Study group members are listed in Appendix 1.
I. Veterans Affairs Cooperative Study of Polyenylphosphatidylcholine in Alcoholic Liver Disease: Effects on Drinking Behavior by Nurse/Physician Teams
Article first published online: 3 MAY 2006
Alcoholism: Clinical and Experimental Research
Volume 27, Issue 11, pages 1757–1764, November 2003
How to Cite
Lieber, C. S., Weiss, D. G., Groszmann, R., Paronetto, F., Schenker, S. and for the Veterans Affairs Cooperative Study 391 Group (2003), I. Veterans Affairs Cooperative Study of Polyenylphosphatidylcholine in Alcoholic Liver Disease: Effects on Drinking Behavior by Nurse/Physician Teams. Alcoholism: Clinical and Experimental Research, 27: 1757–1764. doi: 10.1097/01.ALC.0000093744.12232.34
Supported by the Cooperative Studies Program, Department of Veterans Affairs, and the Kingsbridge Research Foundation.
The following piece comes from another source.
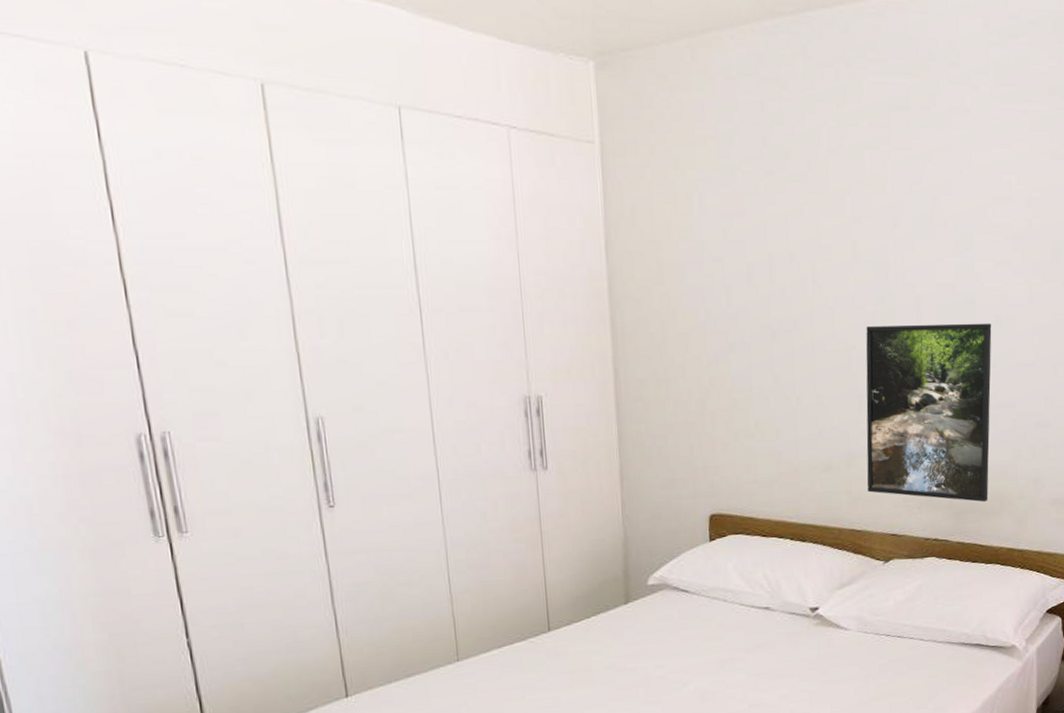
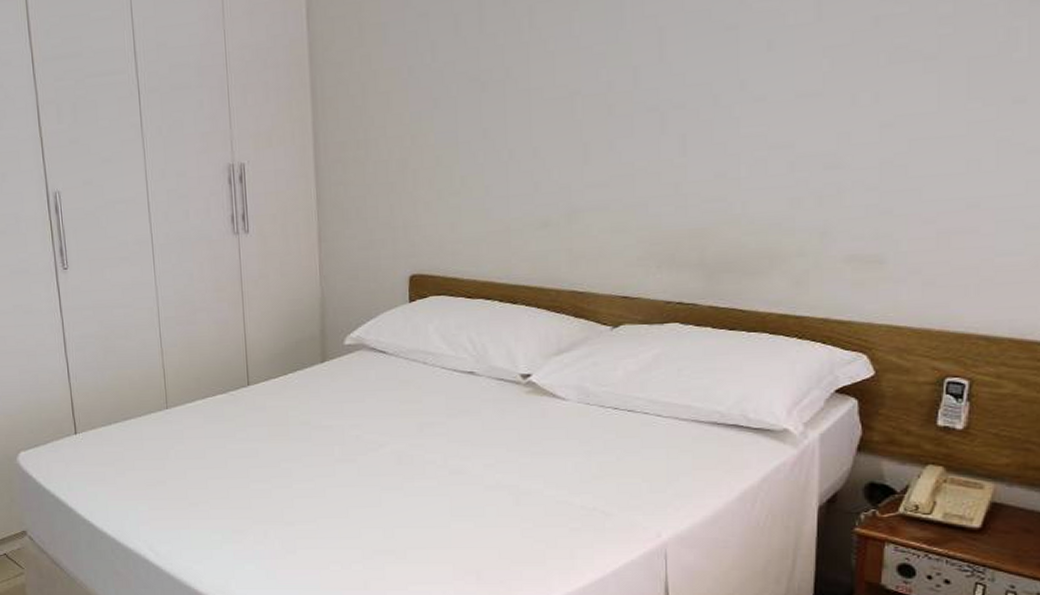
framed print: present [866,323,992,502] -> none [592,50,762,261]

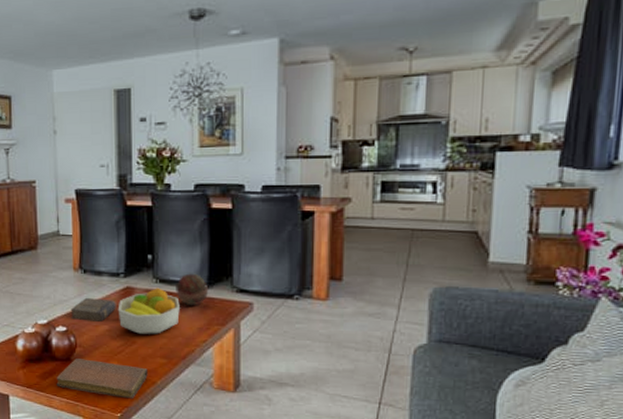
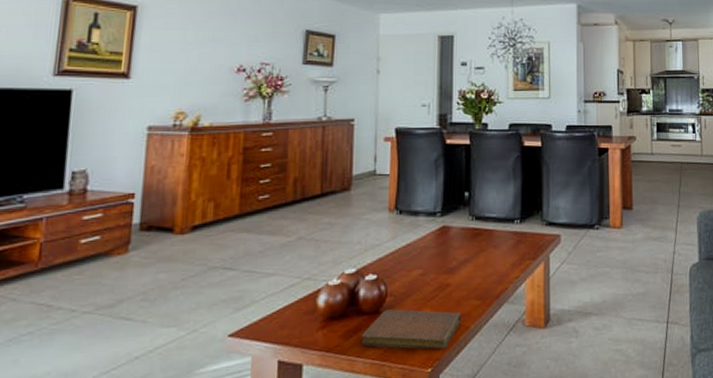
book: present [70,297,116,322] -> none [382,240,432,266]
fruit bowl: present [118,287,180,334] -> none [433,225,494,276]
decorative ball: present [176,273,209,306] -> none [491,209,522,242]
Presented at the Annual Meeting of the American Association for the Study of Liver Diseases, November 2002, Boston, Massachusetts.
- Issue published online: 3 MAY 2006
- Article first published online: 3 MAY 2006
- Received for publication February 27, 2003; accepted August 12, 2003.
- Brief Invention;
- Control of Drinking
Background: This multicenter prospective, randomized, double-blind placebo-controlled trial was designed to evaluate the effectiveness of polyenylphosphatidylcholine against the progression of liver fibrosis toward cirrhosis in alcoholics. Seven hundred eighty-nine alcoholics with an average intake of 16 drinks per day were enrolled. To control excessive drinking, patients were referred to a standard 12-step–based alcoholism treatment program, but most patients refused to attend. Accordingly, study follow-up procedures incorporated the essential features of the brief-intervention approach. An overall substantial and sustained reduction in drinking was observed. Hepatic histological and other findings are described in a companion article.
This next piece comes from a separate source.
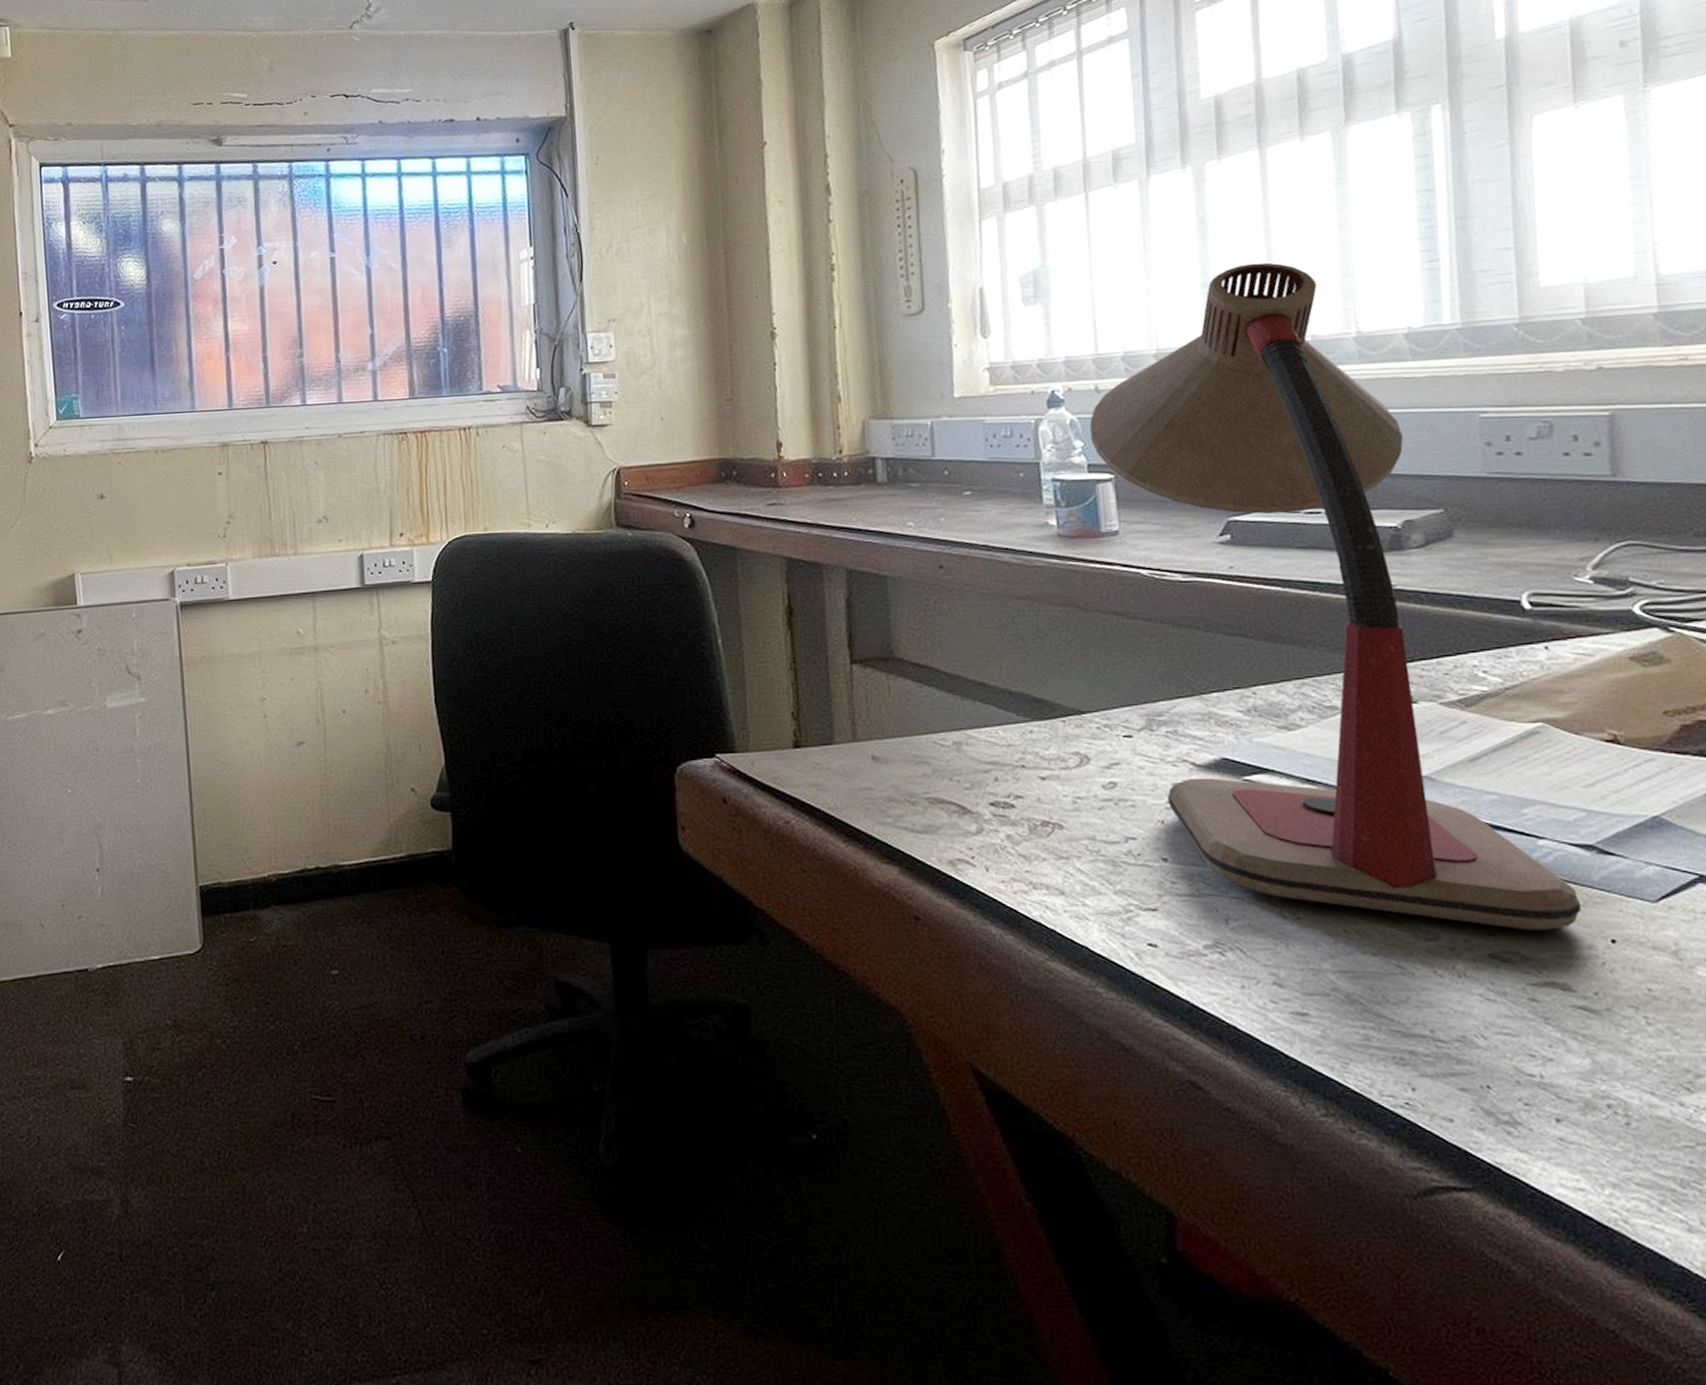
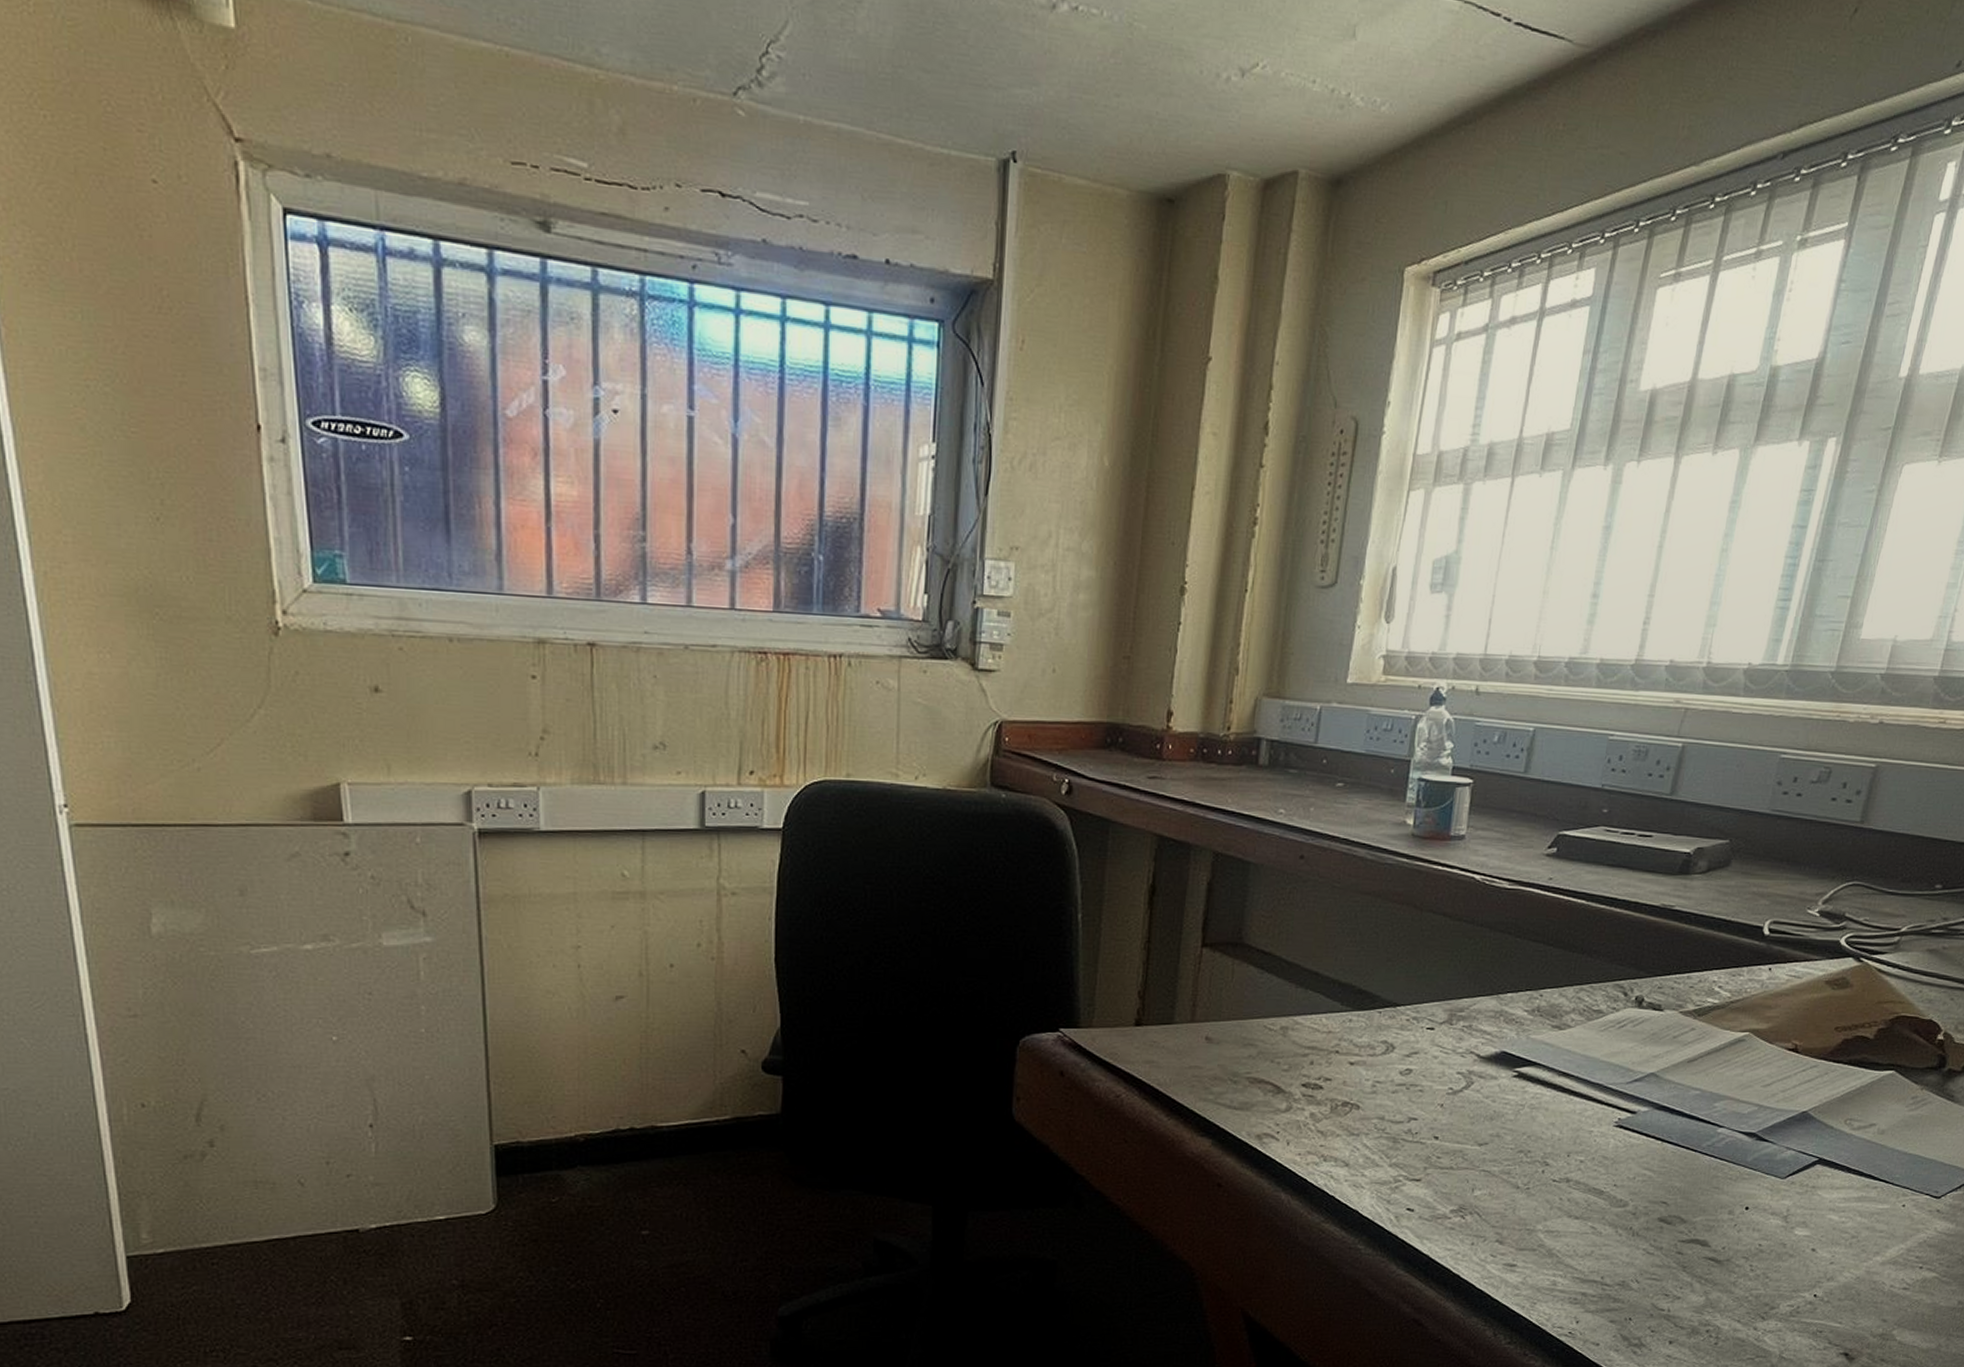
desk lamp: present [1089,262,1582,931] -> none [1450,578,1734,1200]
Methods: Patients were randomized to receive daily three tablets of either polyenylphosphatidylcholine or placebo. Monthly follow-up visits included an extensive session with a medical nurse along with brief visits with a study physician (hepatologist or gastroenterologist). A detailed physical examination occurred every 6 months. In addition, telephone consultations with the nurse were readily available. All patients had a liver biopsy before entry; a repeat biopsy was scheduled at 24 and 48 months.
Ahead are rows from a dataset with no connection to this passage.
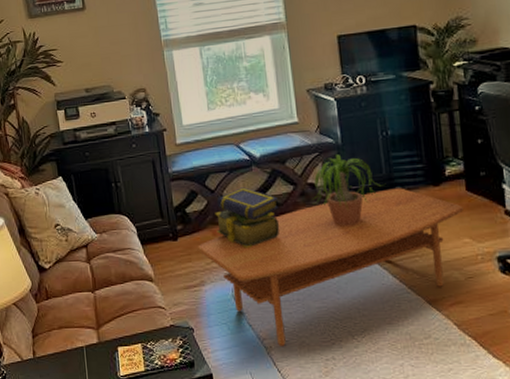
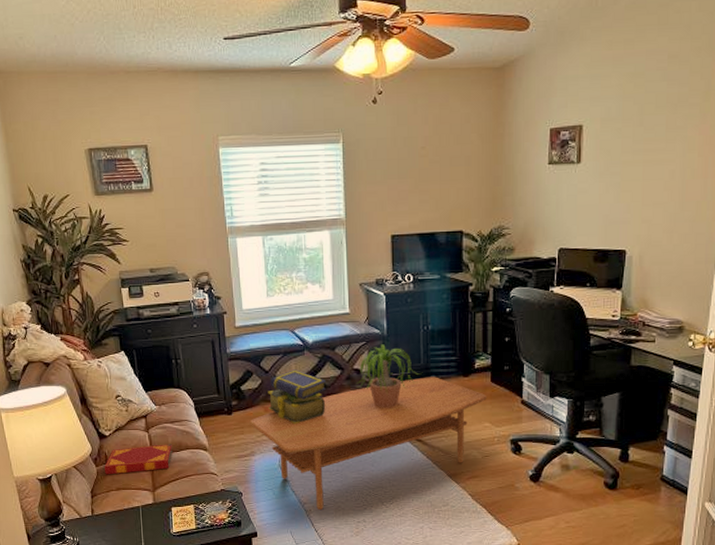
hardback book: none [45,275,117,312] -> present [105,444,174,475]

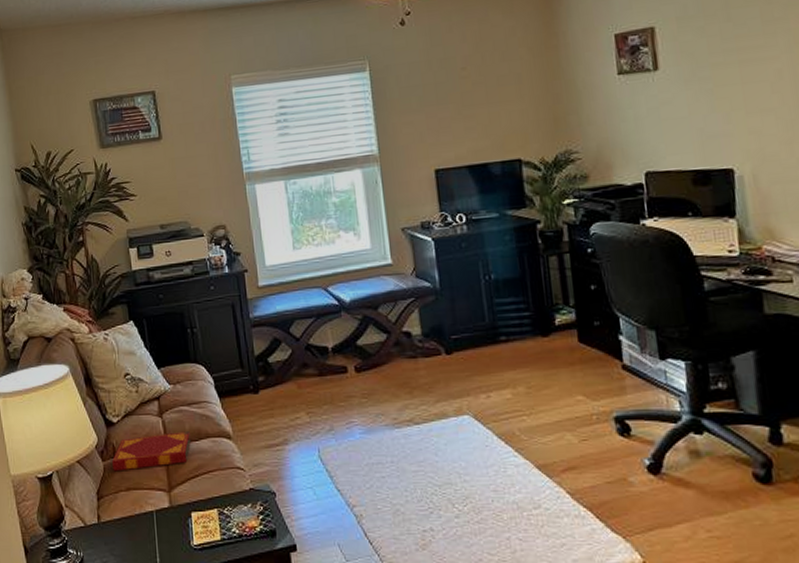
coffee table: present [249,377,487,511] -> none [280,338,576,516]
stack of books: present [268,369,326,424] -> none [300,335,372,403]
potted plant: present [358,344,418,408] -> none [409,300,483,381]

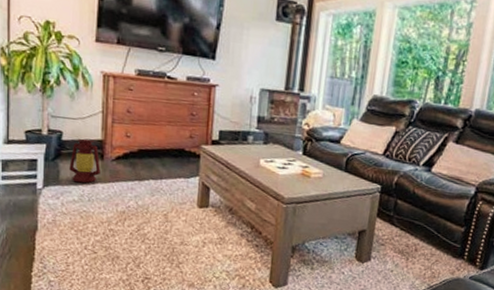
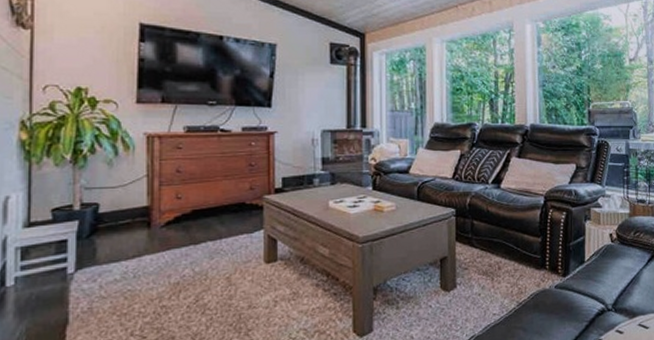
lantern: present [69,138,100,184] -> none [109,207,147,259]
Results: There was a striking decrease in average daily alcohol intake to approximately 2.5 drinks per day. This was sustained over the course of the trial, lasting from 2 to 6 years. The effect was similar both in early dropouts and long-term patients, i.e., those with a 24-month biopsy or beyond.
Conclusions: In a treatment trial of alcoholic liver fibrosis, a striking reduction in alcohol consumption from 16 to 2.5 daily drinks was achieved with a brief-intervention approach, which consisted of a relative economy of therapeutic efforts that relied mainly on treatment sessions with a medical nurse accompanied by shorter reinforcing visits with a physician. This approach deserves generalization to address the heavy drinking problems commonly encountered in primary care and medical specialty practices.